Gauge your risk: The coffee drinkers can be classified into 3 categories:
1.Low – caffeine consumes (those who drink zero to two cups per day)
2.Moderate – caffeine consumes (those who drink 3-4 cups a day)
3.High – caffeine consumers (those who drink more than 5 cups daily)
In my opinion, most of the negative effects of caffeine are not a concern with low-caffeine consumption i.e. about 150 mg daily or two cups. The risks vary with the level of caffeine intake, gender, age and individual sensitivity. A total of over 500mg of caffeine daily (that which exists in seven or more cups a day) is considered high intake.
For those who want to give up the coffee habit, here are some tips on detoxification:
1. Drink loads of water: Start drinking at least 6-8 glasses of filtered water or mineral water preferably on an empty stomach in the morning.
2. Try substitutes for coffee:Switch to herbal teas, which do not contain any caffeine or with black tea, which has less than half the caffeine present in a cup of coffee.
3. Regulate your diet: You should eat a diet that is mainly alkaline in native. Make your meals with steamed vegetables, salads, soups, fresh corn, whole grains, soya products like toffee and nuts, sprouts, plenty of fresh fruits and some dry fruits like black raisins, sesame seeds. Your aim should be to add fiber to your diet to avoid constipation after giving up coffee.
4. Reduce your intake of acidic foods such as meat (all flesh food), sugar and refined flour (maida).

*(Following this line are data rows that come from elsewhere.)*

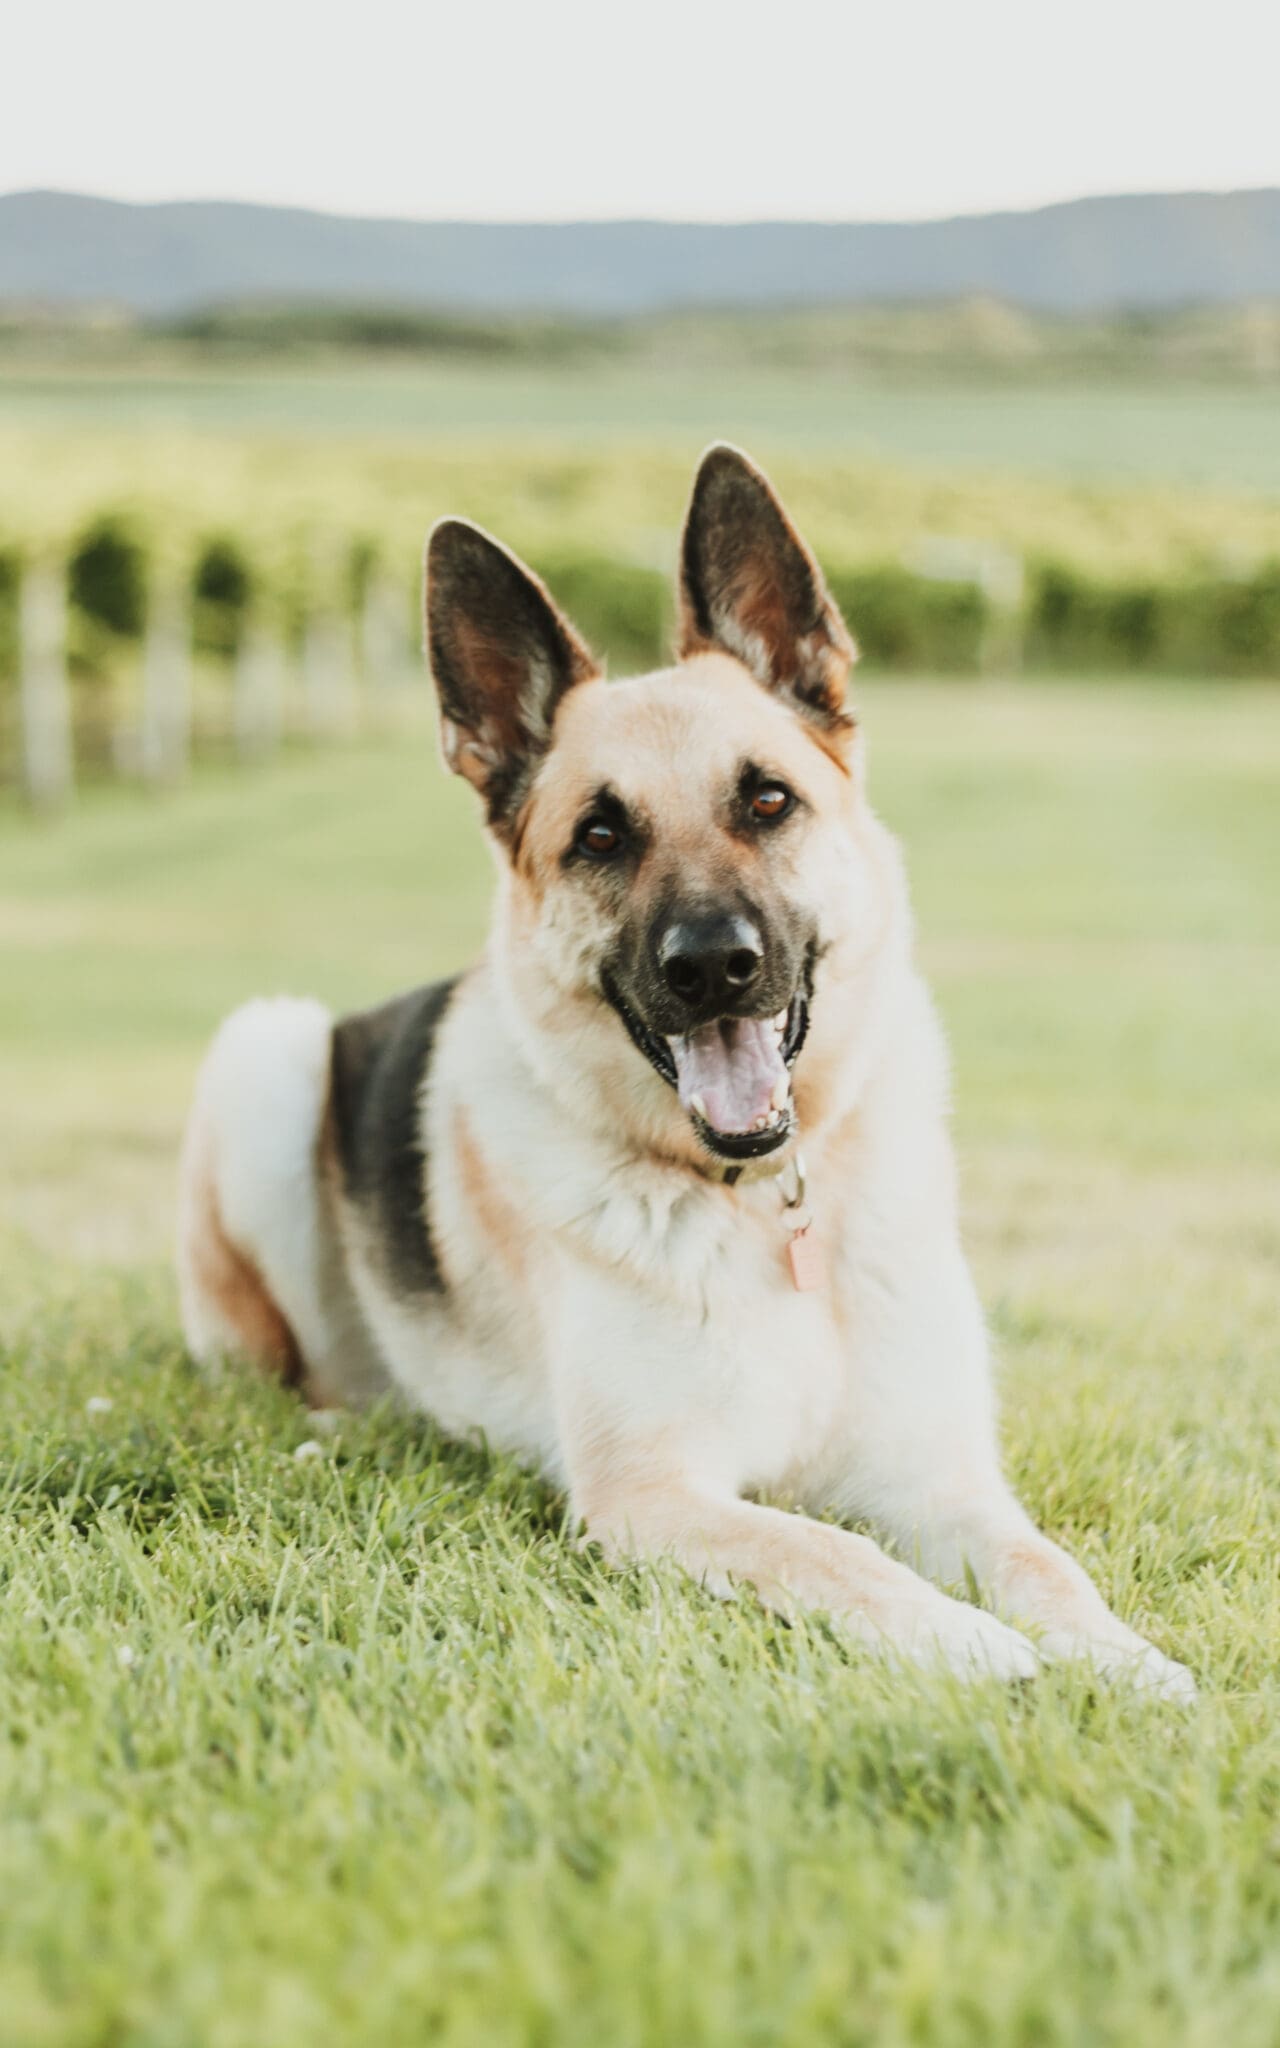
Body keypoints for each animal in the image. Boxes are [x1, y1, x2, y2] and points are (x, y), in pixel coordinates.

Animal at [175, 448, 1196, 1695]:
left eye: (766, 799)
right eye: (600, 836)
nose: (712, 966)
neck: (766, 1211)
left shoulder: (938, 1480)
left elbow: (1045, 1562)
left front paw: (1122, 1658)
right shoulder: (652, 1492)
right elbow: (832, 1549)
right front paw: (967, 1640)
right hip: (263, 1054)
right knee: (267, 1366)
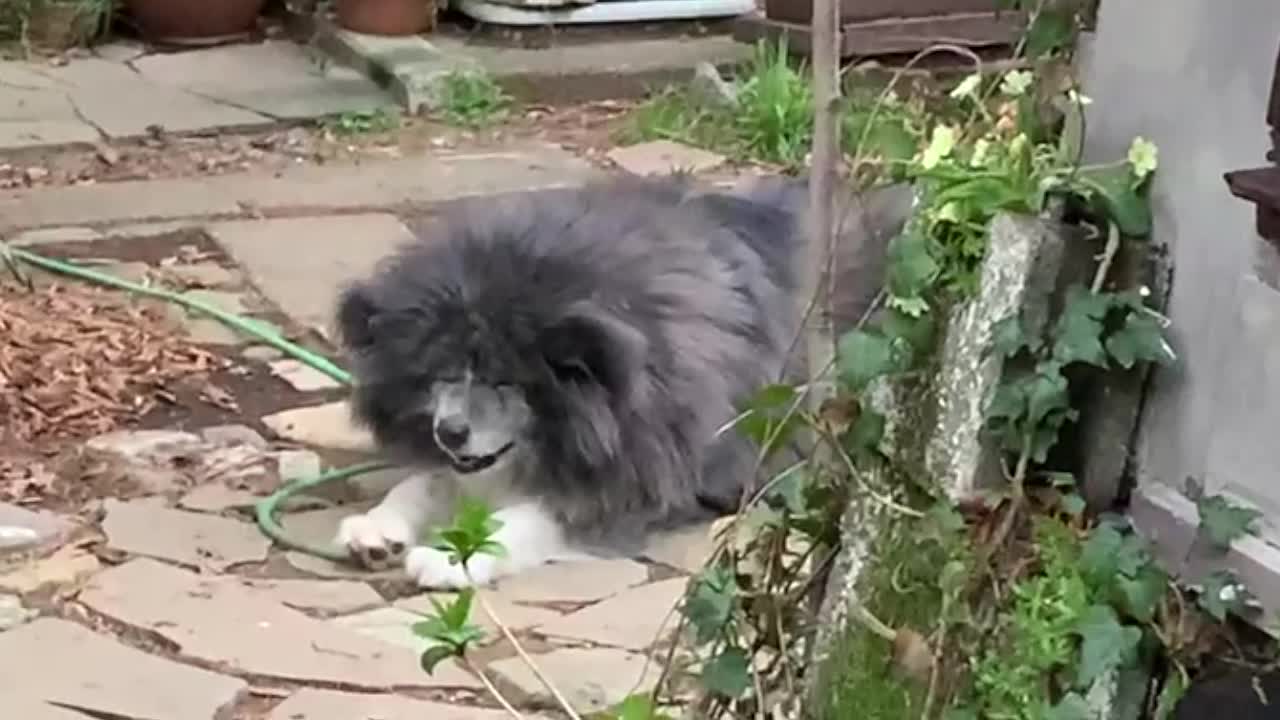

5. Add vitamins and minerals to fight the withdrawal symptoms such as headaches, drowsiness, weakness and even depression. Vitamin C along with B-complex vitamins will help balance our energy levels and reduce stress during the withdrawal process.
6. Some minerals especially calcium, magnesium, zinc and potassium also foster the detoxification process.
After taking all these efforts, if you feel like drinking a cup of coffee during the detoxification phase, then do so in the mid or late afternoon as it will not effect your sleep hours.